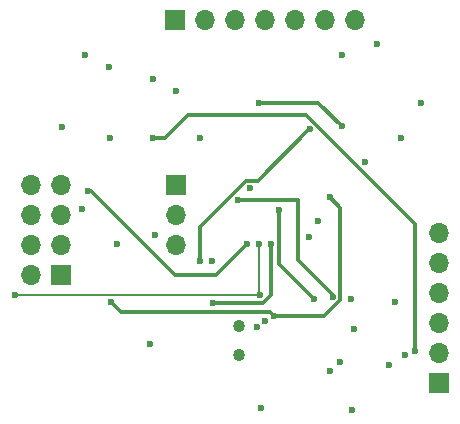
<source format=gbr>
%TF.GenerationSoftware,KiCad,Pcbnew,8.0.4*%
%TF.CreationDate,2024-11-27T18:51:44-06:00*%
%TF.ProjectId,TempReader_w_I2C.kicad_sch,54656d70-5265-4616-9465-725f775f4932,rev?*%
%TF.SameCoordinates,Original*%
%TF.FileFunction,Copper,L4,Bot*%
%TF.FilePolarity,Positive*%
%FSLAX46Y46*%
G04 Gerber Fmt 4.6, Leading zero omitted, Abs format (unit mm)*
G04 Created by KiCad (PCBNEW 8.0.4) date 2024-11-27 18:51:44*
%MOMM*%
%LPD*%
G01*
G04 APERTURE LIST*
%TA.AperFunction,ComponentPad*%
%ADD10R,1.700000X1.700000*%
%TD*%
%TA.AperFunction,ComponentPad*%
%ADD11O,1.700000X1.700000*%
%TD*%
%TA.AperFunction,ComponentPad*%
%ADD12C,1.030000*%
%TD*%
%TA.AperFunction,ViaPad*%
%ADD13C,0.600000*%
%TD*%
%TA.AperFunction,Conductor*%
%ADD14C,0.300000*%
%TD*%
%TA.AperFunction,Conductor*%
%ADD15C,0.200000*%
%TD*%
G04 APERTURE END LIST*
D10*
%TO.P,J2,1,Pin_1*%
%TO.N,unconnected-(J2-Pin_1-Pad1)*%
X169920000Y-73000000D03*
D11*
%TO.P,J2,2,Pin_2*%
%TO.N,unconnected-(J2-Pin_2-Pad2)*%
X172460000Y-73000000D03*
%TO.P,J2,3,Pin_3*%
%TO.N,I2C_SDA*%
X175000000Y-73000000D03*
%TO.P,J2,4,Pin_4*%
%TO.N,I2C_SCL*%
X177540000Y-73000000D03*
%TO.P,J2,5,Pin_5*%
%TO.N,GND1*%
X180080000Y-73000000D03*
%TO.P,J2,6,Pin_6*%
%TO.N,unconnected-(J2-Pin_6-Pad6)*%
X182620000Y-73000000D03*
%TO.P,J2,7,Pin_7*%
%TO.N,+3V3*%
X185160000Y-73000000D03*
%TD*%
D10*
%TO.P,UART1,1,Pin_1*%
%TO.N,UART_TX*%
X170000000Y-87000000D03*
D11*
%TO.P,UART1,2,Pin_2*%
%TO.N,UART_RX*%
X170000000Y-89540000D03*
%TO.P,UART1,3,Pin_3*%
%TO.N,GND1*%
X170000000Y-92080000D03*
%TD*%
D12*
%TO.P,Y1,1,1*%
%TO.N,Net-(NRF24L01+1-XC2)*%
X175325000Y-98875000D03*
%TO.P,Y1,2,2*%
%TO.N,Net-(NRF24L01+1-XC1)*%
X175325000Y-101375000D03*
%TD*%
D10*
%TO.P,J1,1,Pin_1*%
%TO.N,NRF_IRQ*%
X160275000Y-94620000D03*
D11*
%TO.P,J1,2,Pin_2*%
%TO.N,SPI_MOSI*%
X157735000Y-94620000D03*
%TO.P,J1,3,Pin_3*%
%TO.N,CS_NRF*%
X160275000Y-92080000D03*
%TO.P,J1,4,Pin_4*%
%TO.N,+3V3*%
X157735000Y-92080000D03*
%TO.P,J1,5,Pin_5*%
%TO.N,GND1*%
X160275000Y-89540000D03*
%TO.P,J1,6,Pin_6*%
%TO.N,NRF_CE*%
X157735000Y-89540000D03*
%TO.P,J1,7,Pin_7*%
%TO.N,SPI_SCK*%
X160275000Y-87000000D03*
%TO.P,J1,8,Pin_8*%
%TO.N,SPI_MISO*%
X157735000Y-87000000D03*
%TD*%
D10*
%TO.P,NotSure1,1,Pin_1*%
%TO.N,unconnected-(NotSure1-Pin_1-Pad1)*%
X192250000Y-103700000D03*
D11*
%TO.P,NotSure1,2,Pin_2*%
%TO.N,NRST*%
X192250000Y-101160000D03*
%TO.P,NotSure1,3,Pin_3*%
%TO.N,SW_DIO*%
X192250000Y-98620000D03*
%TO.P,NotSure1,4,Pin_4*%
%TO.N,GND1*%
X192250000Y-96080000D03*
%TO.P,NotSure1,5,Pin_5*%
%TO.N,SW_CLK*%
X192250000Y-93540000D03*
%TO.P,NotSure1,6,Pin_6*%
%TO.N,+3V3*%
X192250000Y-91000000D03*
%TD*%
D13*
%TO.N,+3V3*%
X164350000Y-83025000D03*
X186000000Y-85000000D03*
X185075000Y-99125000D03*
X164300000Y-76975000D03*
X172000000Y-83000000D03*
X168000000Y-78000000D03*
X176250000Y-87250000D03*
X173000000Y-93400000D03*
X165000000Y-92000000D03*
X187000000Y-75000000D03*
X182000000Y-90000000D03*
X183890000Y-101925000D03*
X177550000Y-98500000D03*
X190720000Y-80030000D03*
%TO.N,GND1*%
X160350000Y-82025000D03*
X176800000Y-99000000D03*
X177180000Y-105820000D03*
X184000000Y-76000000D03*
X184800000Y-96600000D03*
X188025000Y-102225000D03*
X170000000Y-79000000D03*
X188480000Y-96830000D03*
X162300000Y-75975000D03*
X189325000Y-101375000D03*
X167740000Y-100430000D03*
X162000000Y-89000000D03*
X181250000Y-91350000D03*
X189000000Y-83000000D03*
X184915000Y-106045000D03*
X182974904Y-102710000D03*
X168190000Y-91160000D03*
%TO.N,SPI_SCK*%
X178700000Y-89100000D03*
X176000000Y-92000000D03*
X162500000Y-87500000D03*
X181653296Y-96581318D03*
%TO.N,SPI_MOSI*%
X178000000Y-92000000D03*
X173100000Y-96990000D03*
%TO.N,CS_NRF*%
X181315380Y-82234620D03*
X172000000Y-93400000D03*
%TO.N,NRF_CE*%
X183240380Y-96440380D03*
X175200000Y-88200000D03*
%TO.N,SPI_MISO*%
X177000000Y-92000000D03*
X156300000Y-96300000D03*
X177083568Y-96297120D03*
%TO.N,NRF_IRQ*%
X164460000Y-96897120D03*
X178300000Y-98087500D03*
X183000000Y-88000000D03*
%TO.N,I2C_SDA*%
X184000000Y-82000000D03*
X177000000Y-80000000D03*
%TO.N,NRST*%
X190250000Y-101000000D03*
X168000000Y-83000000D03*
%TD*%
D14*
%TO.N,+3V3*%
X157735000Y-92080000D02*
X157735000Y-92156296D01*
%TO.N,SPI_SCK*%
X176000000Y-92000000D02*
X173400000Y-94600000D01*
X162750000Y-87500000D02*
X162500000Y-87500000D01*
X173400000Y-94600000D02*
X169850000Y-94600000D01*
X169850000Y-94600000D02*
X162750000Y-87500000D01*
X178700000Y-89100000D02*
X178700000Y-89200000D01*
X178700000Y-93628022D02*
X178700000Y-89100000D01*
X181653296Y-96581318D02*
X178700000Y-93628022D01*
%TO.N,SPI_MOSI*%
X177352880Y-96947120D02*
X178000000Y-96300000D01*
X178000000Y-96300000D02*
X178000000Y-92000000D01*
X173100000Y-96990000D02*
X173142880Y-96947120D01*
X173142880Y-96947120D02*
X177352880Y-96947120D01*
%TO.N,CS_NRF*%
X176900000Y-86600000D02*
X175880761Y-86600000D01*
X181265380Y-82234620D02*
X176900000Y-86600000D01*
X172000000Y-90480761D02*
X172000000Y-93400000D01*
X175880761Y-86600000D02*
X172000000Y-90480761D01*
X181315380Y-82234620D02*
X181265380Y-82234620D01*
%TO.N,NRF_CE*%
X180300000Y-93300000D02*
X180300000Y-88200000D01*
X183240380Y-96240380D02*
X180300000Y-93300000D01*
X180300000Y-88200000D02*
X175200000Y-88200000D01*
X183240380Y-96440380D02*
X183240380Y-96240380D01*
D15*
%TO.N,SPI_MISO*%
X177083568Y-96297120D02*
X177002880Y-96216432D01*
X156402880Y-96297120D02*
X156400000Y-96300000D01*
X156300000Y-96300000D02*
X156300000Y-96400000D01*
X156400000Y-96300000D02*
X156300000Y-96300000D01*
X177083568Y-96297120D02*
X156402880Y-96297120D01*
X177002880Y-96216432D02*
X177002880Y-92002880D01*
X156300000Y-96400000D02*
X156300000Y-96400000D01*
X177002880Y-92002880D02*
X177000000Y-92000000D01*
D14*
%TO.N,NRF_IRQ*%
X165312880Y-97750000D02*
X177962500Y-97750000D01*
X178300000Y-98087500D02*
X182512500Y-98087500D01*
X177962500Y-97750000D02*
X178300000Y-98087500D01*
X183900000Y-96700000D02*
X183900000Y-88900000D01*
X183900000Y-88900000D02*
X183000000Y-88000000D01*
X182512500Y-98087500D02*
X183900000Y-96700000D01*
X164460000Y-96897120D02*
X165312880Y-97750000D01*
X178300000Y-98000000D02*
X178300000Y-98087500D01*
%TO.N,I2C_SDA*%
X182000000Y-80000000D02*
X184000000Y-82000000D01*
X177000000Y-80000000D02*
X182000000Y-80000000D01*
%TO.N,NRST*%
X190250000Y-90250000D02*
X181000000Y-81000000D01*
X190250000Y-101000000D02*
X190250000Y-90250000D01*
X181000000Y-81000000D02*
X171000000Y-81000000D01*
X171000000Y-81000000D02*
X169000000Y-83000000D01*
X169000000Y-83000000D02*
X168000000Y-83000000D01*
%TD*%
M02*

</source>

# [PROBLEM DETAILS]
Sift the material for lines that include the word "LIST", and copy each one.

# [SOLUTION TO THE PROBLEM]
G04 APERTURE LIST*
G04 APERTURE END LIST*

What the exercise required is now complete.